Failure to Backup – A Rant by Kerrin

In my opinion over 50% of small businesses in NZ would have no or inadequate backups of their important data. If I had a dollar for every time someone brought in a dead computer and had no back up I would be on a beach somewhere rather than writing this missive. When the unexpected happens a business’ ability to function can literally vanish in a puff of smoke. Without backup systems business owners are putting their future livelihoods at risk and yet many are reluctant to spend any money on this vital aspect of their business. It’s no use saying ‘it won’t happen to me’, just ask the businesses that were put out of action by the Christchurch earthquake simply because they couldn’t access the hardware that held their critical data. Computers are made by humans not handed down from some superior being. They are often made from the cheapest components (‘cos people don’t want to pay too much), so to think they will keep working forever is totally unrealistic. ALL HARDWARE WILL EVENTUALLY FAIL. Every small business owner should ask him or herself ‘How many days data would I lose if my computer was stolen or failed today?’ and ‘Could my business continue without that data?’

Making a Good Backup Plan

Making any kind of backup reduces your risk of losing your data. Here are some tips for making effective backups to further reduce the risk:

  • Back Up Regularly. Get into a routine of regularly doing backups. How often you should back up depends on how often your data changes. If you have new customer data coming in every day then you should back up every day.

- [Given problem]
Continue the rant on small business backups from its last sentence, carrying on the list of backup tips in the same style. The data that follows plays no part in this.

- [Data rows]

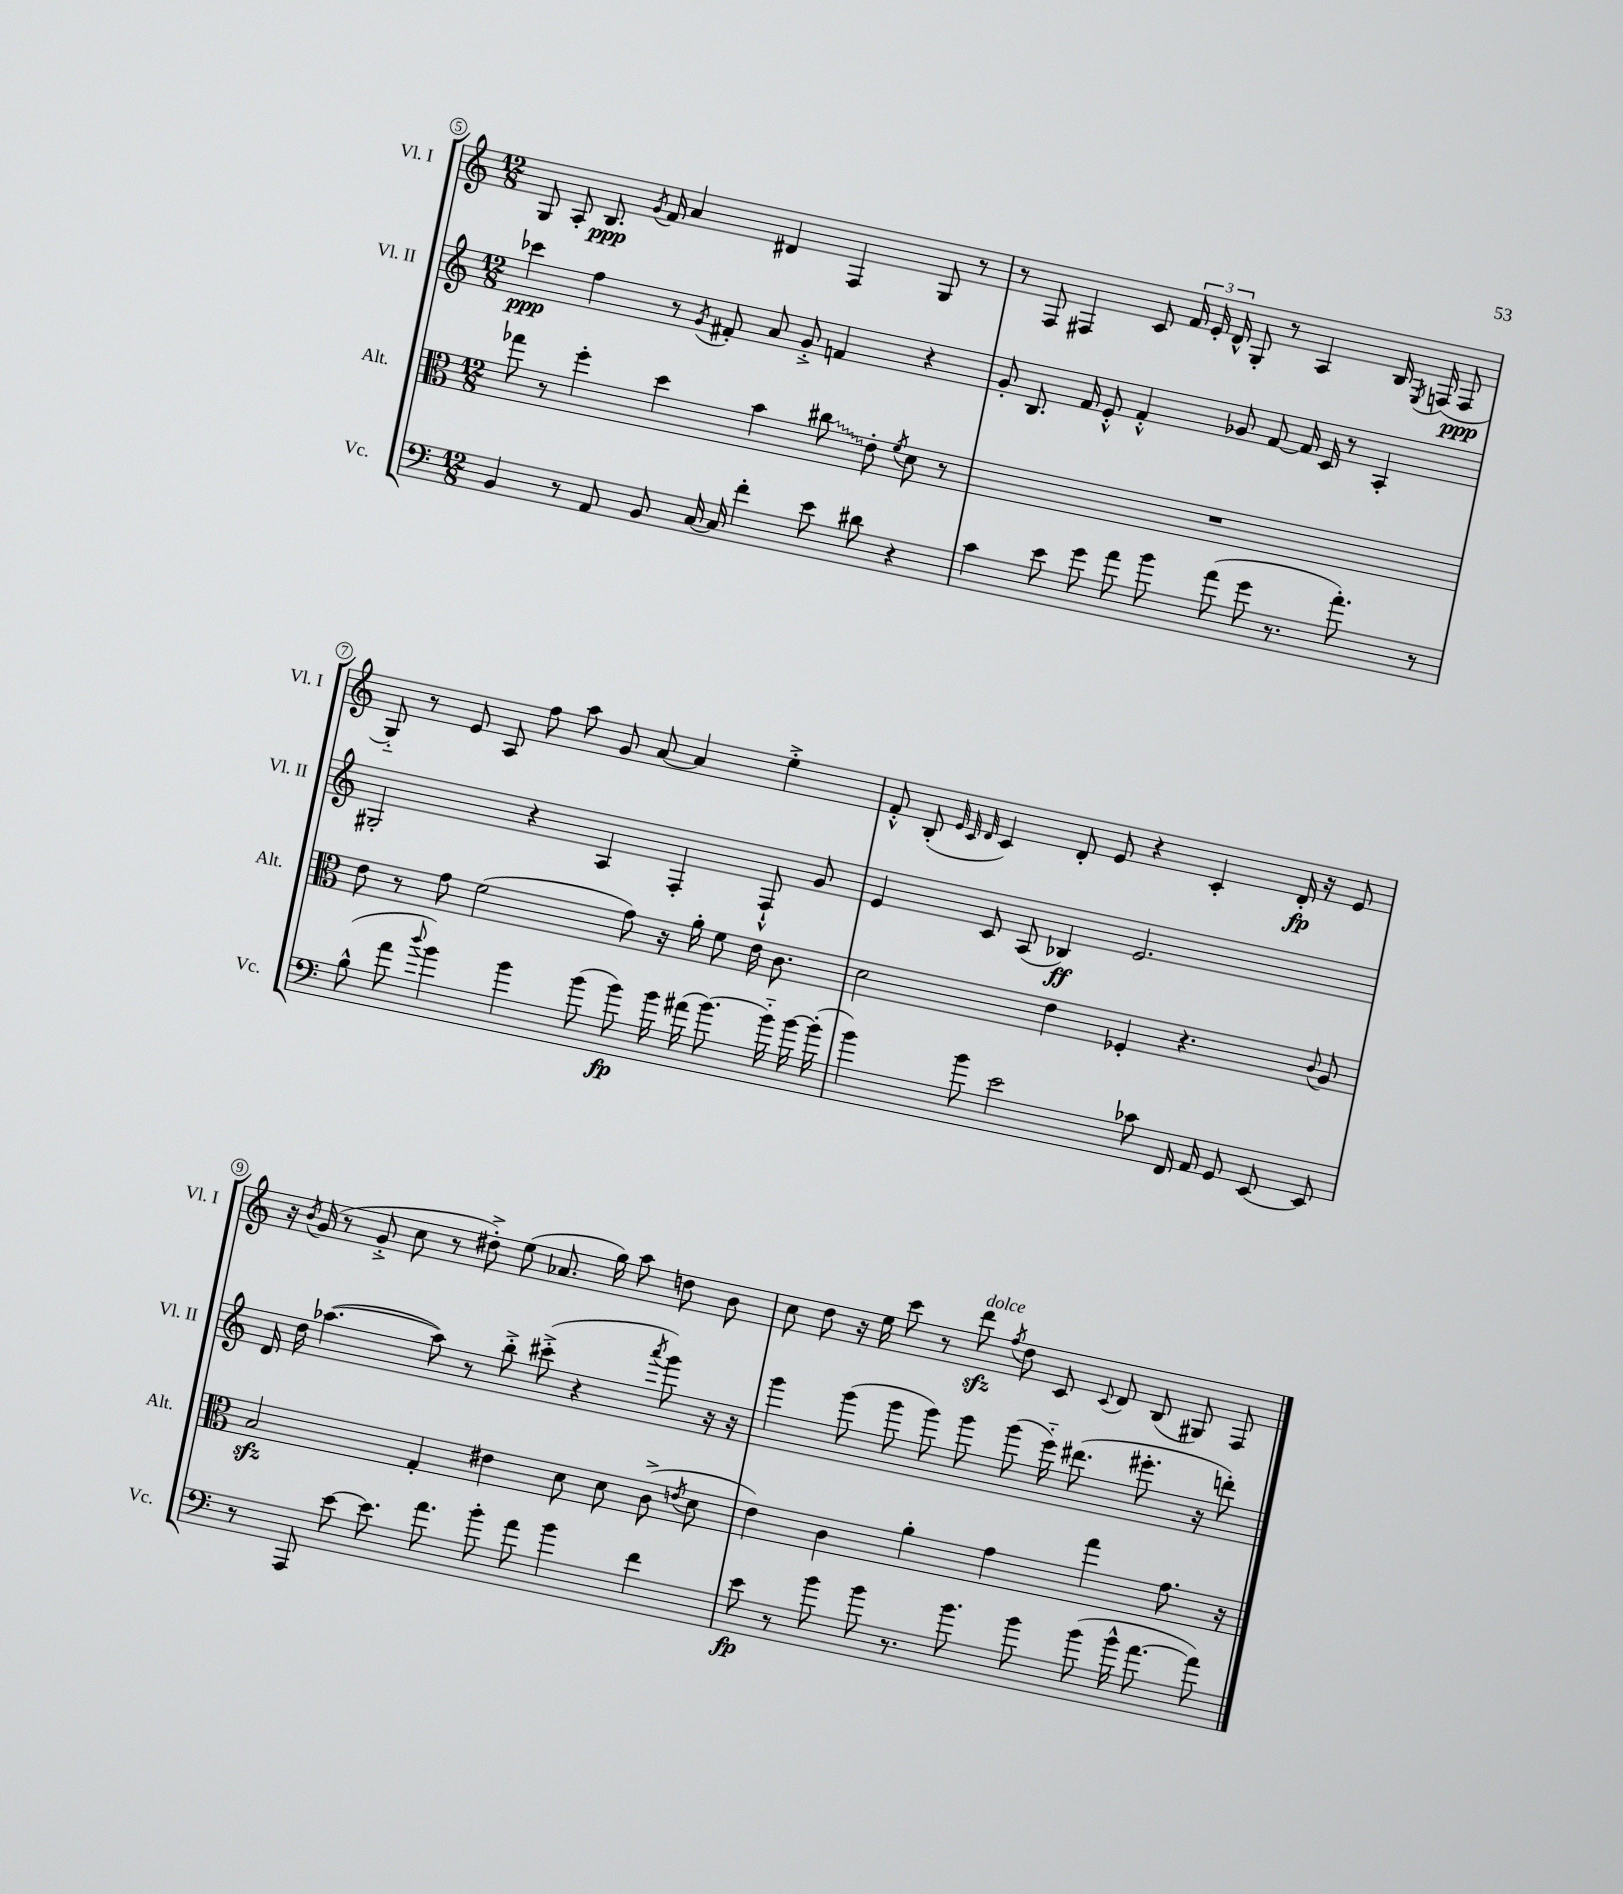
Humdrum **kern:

**kern	**kern	**kern	**kern
*staff4	*staff3	*staff2	*staff1
*clefF4	*clefC3	*clefG2	*clefG2
*k[]	*k[]	*k[]	*k[]
*M12/8	*M12/8	*M12/8	*M12/8
4BB	8gg-	4ccc-	8G
.	8r	.	8A'
8r	4ff'	4ff	8.B
8AA	.	.	.
.	.	.	8qg
.	.	.	16f
8BB	4dd	8r	4a
.	.	8qg	.
[16C	.	8f#'	.
16C]	.	.	.
4f'	4b	8a	4d#
.	.	8g'^	.
8e	8cc#	4f	4F
8d#	8e'	.	.
.	8qf	.	.
4r	8d	4r	8G
.	8r	.	8r
=	=	=	=
4c	1.r	8g'	8r
.	.	8.B	8F
8e	.	.	4F#
.	.	16f	.
8g	.	8e'^^	.
8a	.	4f'^^	8c
8b	.	.	24f
.	.	.	24e'
.	.	.	24d^^
(8a	.	8g-	8G'
8g	.	[8f	8r
8.r	.	16f]	4A
.	.	16c	.
.	.	8r	.
8.a')	.	.	.
.	.	4A'	16B
.	.	.	8qE
.	.	.	(16F
8r	.	.	8F
=	=	=	=
(8B^^	8e	2G#'	8G'~)
8a	8r	.	8r
8qqdd	.	.	.
4b)	8g	.	8e
.	(2f	.	8A
4b	.	4r	8ff
.	.	.	8aa
(8b	.	4A	8g
8b)	8g)	.	[8a
16b	16r	4F'	4a]
(16a#	16a'	.	.
[8.b)	8f	.	.
.	16e	8F`^^	4ee'^
16b'~]	8.c	.	.
[16b	.	8g	.
(16b']	.	.	.
=	=	=	=
4b)	2d	4e	8f'^^
.	.	.	(8B'
.	.	.	32qqe
.	.	.	32qqc
.	.	.	32qqd
8b	.	8c	4c)
2e	.	(8A	.
.	4e	4B-)	8d'
.	.	.	8e
.	4F-'	2.e	4r
8c-	.	.	.
16FF	4.r	.	4c'
16AA	.	.	.
8GG	.	.	.
[8EE	.	.	16d'
.	.	.	16r
.	8qqc	.	.
8EE]	8A	.	8e
=	=	=	=
8r	2B	16d	16r
.	.	.	8qb
.	.	16dd	(16g
8AAA	.	([4.aa-	8r
[8e	.	.	8g'^
8.e]	.	.	8cc
.	4G'	8aa-])	8r
8.a	.	.	.
.	.	8r	8dd#'^)
8b'	4e#	8bb'^	(8ee
8a	.	(8ccc#'^	8.a-
4b	8d	4r	.
.	.	.	16gg)
.	8d	.	8aa
.	.	8qaaa	.
4f	(8c^	8ggg)	8dd
.	8qe	.	.
.	8d	16r	8b
.	.	16r	.
=	=	=	=
8e	4e)	4ggg	8cc
8r	.	.	8dd
8b	4c	(8ggg	16r
.	.	.	16ee
8b	.	8ggg	8ccc
8.r	4a'	8ggg)	8r
.	.	8ggg	8ddd
8.b	.	.	.
.	.	.	8qff
.	4g	(8ggg	8dd
8b	.	16eee'~)	8c
.	.	(8.ddd#	.
.	.	.	8qqc
(8b	4gg	.	8d
16b^^	.	8.eee#'	(8B
[8.a	.	.	.
.	8.g	.	8G#)
.	.	16r	.
8a])	.	8ddd')	8F
.	16r	.	.
==	==	==	==
*-	*-	*-	*-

- [Solved problem]
  • Have Different Backups. Keep two separate copies of your backups, and keep them at different locations. This means that if someone breaks in and steals your laptop and hard drive you still have a copy of the data elsewhere. Using a Cloud backup system in conjunction with a physical system (hard drive or memory stick) is one option.
  • Have an Offline Backup. If you’re using a memory stick or external hard drive as a backup device, disconnect it from your network each day. If it’s left connected anything that affects your machine will affect the backup as well.
  • Routinely Check your Backup System. It’s critical that you make sure that your backups work and that your stored data is as it should be. Check that your machine is malware-free before you restore from a hard drive backup. Test restores should be part of your backup strategy. A backup that you cannot restore from is worthless.
  • Protect your Backed Up Data with Passwords. Ensure your stored data is protected from unauthorised access with a strong password. You should apply two-factor authentication if it’s available.

 Here endeth the lesson.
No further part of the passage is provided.